EXTRAIT DU TEXTE -
Le Fils de Saul

Le Fils de Saul

Le Fils de Saul,

critique du film visionné au cinéma les Stars le 4 novembre 2015 (jour de sa sortie nationale en France)

 

Le résumé du film :

 

Saul Ausländer est un membre d’un Sonderkommando à Auschwitz II ( Birkenau) en 1944. Déporté juif, il est forcé d’assister les nazis dans leur processus d’extermination, chargé d’aider hommes, femmes et enfants à se déshabiller avant qu’ils ne rentrent dans la chambre à gaz, de sortir les corps après le gazage et de les transporter jusqu’au crématoire. Il enchaîne ces gestes répétitifs dans une cadence infernale, jusqu’à ce que survienne l’élément perturbateur du film : un jour, un enfant ne succombe pas immédiatement aux effets du Zyklon B ; il respire encore, faiblement ; il est examiné par un médecin puis assassiné par un nazi. Saul s’obstine alors par tous les moyens à offrir une sépulture à ce « fils », ce garçon dans lequel il semble avoir reconnu les traits de son propre garçon, au risque de faire échouer la révolte échafaudée par les Sonderkommandos.

DONNÉES FOURNIES -
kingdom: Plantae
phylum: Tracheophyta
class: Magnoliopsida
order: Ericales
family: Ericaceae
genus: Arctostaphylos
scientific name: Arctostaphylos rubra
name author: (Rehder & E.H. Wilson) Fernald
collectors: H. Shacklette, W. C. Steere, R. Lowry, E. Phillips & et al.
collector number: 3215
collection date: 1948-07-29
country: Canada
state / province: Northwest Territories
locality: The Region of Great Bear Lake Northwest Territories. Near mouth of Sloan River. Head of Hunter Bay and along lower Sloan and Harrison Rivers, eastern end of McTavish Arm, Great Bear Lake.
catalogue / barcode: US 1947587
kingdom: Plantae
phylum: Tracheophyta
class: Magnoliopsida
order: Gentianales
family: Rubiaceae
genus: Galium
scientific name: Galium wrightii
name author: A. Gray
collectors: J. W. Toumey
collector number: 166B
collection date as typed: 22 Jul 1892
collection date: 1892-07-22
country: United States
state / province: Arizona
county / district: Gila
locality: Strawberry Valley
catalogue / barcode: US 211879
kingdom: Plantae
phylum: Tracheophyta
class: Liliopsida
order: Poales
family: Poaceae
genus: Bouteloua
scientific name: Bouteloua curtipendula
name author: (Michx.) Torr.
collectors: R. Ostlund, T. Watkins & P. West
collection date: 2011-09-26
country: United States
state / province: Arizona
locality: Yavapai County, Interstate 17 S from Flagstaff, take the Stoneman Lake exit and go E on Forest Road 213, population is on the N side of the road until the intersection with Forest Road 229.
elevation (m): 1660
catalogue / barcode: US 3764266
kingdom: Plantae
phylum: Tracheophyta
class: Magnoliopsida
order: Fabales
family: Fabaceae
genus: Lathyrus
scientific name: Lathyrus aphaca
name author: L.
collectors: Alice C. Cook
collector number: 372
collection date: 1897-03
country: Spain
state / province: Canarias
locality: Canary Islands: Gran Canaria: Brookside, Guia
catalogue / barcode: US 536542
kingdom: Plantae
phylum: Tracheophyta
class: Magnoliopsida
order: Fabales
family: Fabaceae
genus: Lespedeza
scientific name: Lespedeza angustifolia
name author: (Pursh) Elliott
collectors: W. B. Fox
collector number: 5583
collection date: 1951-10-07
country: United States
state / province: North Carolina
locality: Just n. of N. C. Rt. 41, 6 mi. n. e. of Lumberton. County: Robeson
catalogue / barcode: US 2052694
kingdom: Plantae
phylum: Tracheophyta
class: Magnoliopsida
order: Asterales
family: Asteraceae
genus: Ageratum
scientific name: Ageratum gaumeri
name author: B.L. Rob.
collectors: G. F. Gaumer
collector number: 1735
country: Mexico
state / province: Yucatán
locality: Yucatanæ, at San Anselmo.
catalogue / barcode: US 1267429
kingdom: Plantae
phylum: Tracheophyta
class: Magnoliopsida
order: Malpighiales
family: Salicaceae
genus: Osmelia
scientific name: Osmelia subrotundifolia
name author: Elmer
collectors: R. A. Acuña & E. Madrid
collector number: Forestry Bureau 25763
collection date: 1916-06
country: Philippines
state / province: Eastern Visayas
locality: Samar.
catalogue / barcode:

CONSIGNE -
D'après l'extrait, répondez s'il vous plaît à ces questions :
(a) Dans quel cinéma et à quelle date le film a-t-il été visionné ?
(b) En quelle année et dans quel camp Saul Ausländer fait-il partie d'un Sonderkommando ?
(c) Qu'arrive-t-il à l'enfant après son examen par un médecin ?
Ces données proviennent d'une autre source.

RÉPONSE -
(a) Au cinéma les Stars, le 4 novembre 2015.
(b) En 1944, à Auschwitz II (Birkenau).
(c) Il est assassiné par un nazi.